**Required action**. Transcribe the text of each of the records below line for line, leaving the pictures out of your answer.

Stored items
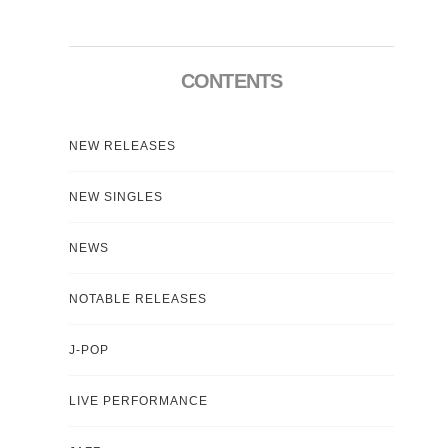
CONTENTS
NEW RELEASES
NEW SINGLES
NEWS
NOTABLE RELEASES
J-POP
LIVE PERFORMANCE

**Solution**.
CONTENTS
NEW RELEASES
NEW SINGLES
NEWS
NOTABLE RELEASES
J-POP
LIVE PERFORMANCE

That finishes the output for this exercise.